As it got more and more difficult to stage productions in New York, thanks to company members starting families and the rising costs, Michael and Andrea considered their next move. The great little one-bedroom apartment in the West Village just seemed to get smaller, and a larger sized upgrade required a renewed commitment to the city. A trip upstate to visit Keith and catch a 2008 production of Godot at the Fisher Center (at Bard College) ended with the group hanging out in Tivoli, enjoying dinner at Santa Fe. Though both were originally Dutchess County raised, Andrea had never really been to the hamlet before, and with the temperate October evening enjoyed with friends and Godot cast members, the place just felt right to both. Michael: “We saw where, in Dutchess County, there were a couple of different areas we could do plays. And suddenly, we were talking in a way we hadn’t been for three or four years.” It took awhile for “the breakup with New York” to occur, but finding a nice place down by the Hudson River sealed the deal.

“When we first came to Tivoli, we thought it would be our oasis, our nice little quiet corner that not too many people know about. But it has an unbelievable arts vibe. When we moved here in early 2009, we thought we’d produce maybe in Hudson, Rhinebeck, Poughkeepsie. We thought we’d do a couple of pub readings. We approached Michael Nickerson, who owns the Black Swan, about doing some things. We did a few, and the response was inspiring, to say the least.” Each reading brought in more and more people they didn’t know, always a good sign. Plus, it was a sharp, educated crowd to boot.

And Tivoli has responded warmly. The mayor himself offered the upstairs space at the Watts de Peyster Hall for last year’s production of Doubt, free of charge. When Michael approached Martin Clarke, the gentleman who owned much of the downtown space, about using his carpenter shop as a place for a possible upcoming performance of Donald Margulies Sight Unseen, Clarke offered them use of the space—permanently. This sort of thing never happened in New York. “That was very energizing to us.”

It’s a modest space, to be sure, with abundant natural light thanks to southerly-facing windows, but little or no backstage space. Technical issues will need addressing, a grid for light fixtures is needed, and heavy curtains and acoustic treatments will be required to make the space properly neutral. But not much more, as Tangent leans toward language and character studies over visual spectacle and histrionics. As Michael explains, “I always like plays that you feel rather than think about. I like gut-level things, not much for the intellectual side. I grew up on Martin Scorsese, Sidney Lumet, the actors from the ‘70s I’d watch on VHS time and time again. I wanted a (John) Cassavetes film onstage. It’s more about behavior, human interaction, why we do the things we do.”

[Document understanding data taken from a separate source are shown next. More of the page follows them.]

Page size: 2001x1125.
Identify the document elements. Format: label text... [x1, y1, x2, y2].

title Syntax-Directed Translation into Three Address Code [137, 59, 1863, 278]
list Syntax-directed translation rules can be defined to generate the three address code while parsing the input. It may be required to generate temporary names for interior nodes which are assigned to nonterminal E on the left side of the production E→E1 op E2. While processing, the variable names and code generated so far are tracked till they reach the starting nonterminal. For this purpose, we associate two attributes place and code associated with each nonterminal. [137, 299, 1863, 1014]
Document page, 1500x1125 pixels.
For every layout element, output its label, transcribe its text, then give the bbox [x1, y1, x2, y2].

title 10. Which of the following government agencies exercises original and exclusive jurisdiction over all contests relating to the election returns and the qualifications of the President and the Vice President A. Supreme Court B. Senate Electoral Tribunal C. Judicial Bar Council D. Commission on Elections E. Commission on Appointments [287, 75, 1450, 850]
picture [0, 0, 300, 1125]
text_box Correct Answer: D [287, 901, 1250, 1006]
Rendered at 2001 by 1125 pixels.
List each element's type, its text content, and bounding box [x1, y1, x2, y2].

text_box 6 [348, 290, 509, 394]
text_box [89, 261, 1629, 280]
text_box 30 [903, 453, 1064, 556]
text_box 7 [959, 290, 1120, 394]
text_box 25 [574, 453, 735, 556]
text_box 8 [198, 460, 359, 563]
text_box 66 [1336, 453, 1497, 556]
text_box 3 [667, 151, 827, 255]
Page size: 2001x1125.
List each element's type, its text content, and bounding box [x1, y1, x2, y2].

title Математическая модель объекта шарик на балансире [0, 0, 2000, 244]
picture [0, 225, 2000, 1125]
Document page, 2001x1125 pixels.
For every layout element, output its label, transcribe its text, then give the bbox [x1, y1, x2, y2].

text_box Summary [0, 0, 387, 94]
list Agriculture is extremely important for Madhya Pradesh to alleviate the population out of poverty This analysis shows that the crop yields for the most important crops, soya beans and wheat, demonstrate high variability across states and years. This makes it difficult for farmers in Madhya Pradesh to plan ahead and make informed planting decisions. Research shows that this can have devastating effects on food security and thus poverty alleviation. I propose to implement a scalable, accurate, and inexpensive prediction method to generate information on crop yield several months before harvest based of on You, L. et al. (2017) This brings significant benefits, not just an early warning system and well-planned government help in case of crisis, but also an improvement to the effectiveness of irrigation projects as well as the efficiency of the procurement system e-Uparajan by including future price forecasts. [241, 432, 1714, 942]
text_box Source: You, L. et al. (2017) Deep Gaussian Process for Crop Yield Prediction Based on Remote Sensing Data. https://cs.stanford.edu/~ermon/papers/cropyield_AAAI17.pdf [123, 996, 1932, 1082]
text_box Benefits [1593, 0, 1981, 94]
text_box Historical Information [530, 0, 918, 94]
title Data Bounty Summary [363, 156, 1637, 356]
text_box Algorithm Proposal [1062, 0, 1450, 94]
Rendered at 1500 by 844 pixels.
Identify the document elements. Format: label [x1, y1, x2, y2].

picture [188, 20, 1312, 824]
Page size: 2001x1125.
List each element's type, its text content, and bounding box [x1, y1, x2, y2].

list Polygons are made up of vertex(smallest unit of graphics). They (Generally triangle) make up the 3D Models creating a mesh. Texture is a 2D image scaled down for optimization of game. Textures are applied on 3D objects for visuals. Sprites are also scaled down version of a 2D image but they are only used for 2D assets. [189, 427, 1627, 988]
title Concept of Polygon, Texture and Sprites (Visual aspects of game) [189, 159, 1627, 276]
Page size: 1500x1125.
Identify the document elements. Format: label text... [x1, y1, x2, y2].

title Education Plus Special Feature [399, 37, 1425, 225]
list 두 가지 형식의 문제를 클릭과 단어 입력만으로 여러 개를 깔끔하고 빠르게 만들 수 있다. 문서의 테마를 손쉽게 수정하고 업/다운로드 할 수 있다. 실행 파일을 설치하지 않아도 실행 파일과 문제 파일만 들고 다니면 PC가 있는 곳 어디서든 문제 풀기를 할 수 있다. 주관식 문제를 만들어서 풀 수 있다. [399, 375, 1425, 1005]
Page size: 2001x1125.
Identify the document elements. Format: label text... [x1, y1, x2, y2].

Between fundraisers, more pub readings at the Black Swan, and select performances in the new space, Tangent—which in addition to Michael, Andrea, and Keith includes Jessica Beasimer Teller, Greg Skura, and Jennifer Skura—has a bright future in the Hudson Valley theatre scene, following their own “tangent” off the usual Shakespeare and tired musicals of summer repertory, bringing vital theatre into new spaces and unexpected places. Sometimes even with whiskey.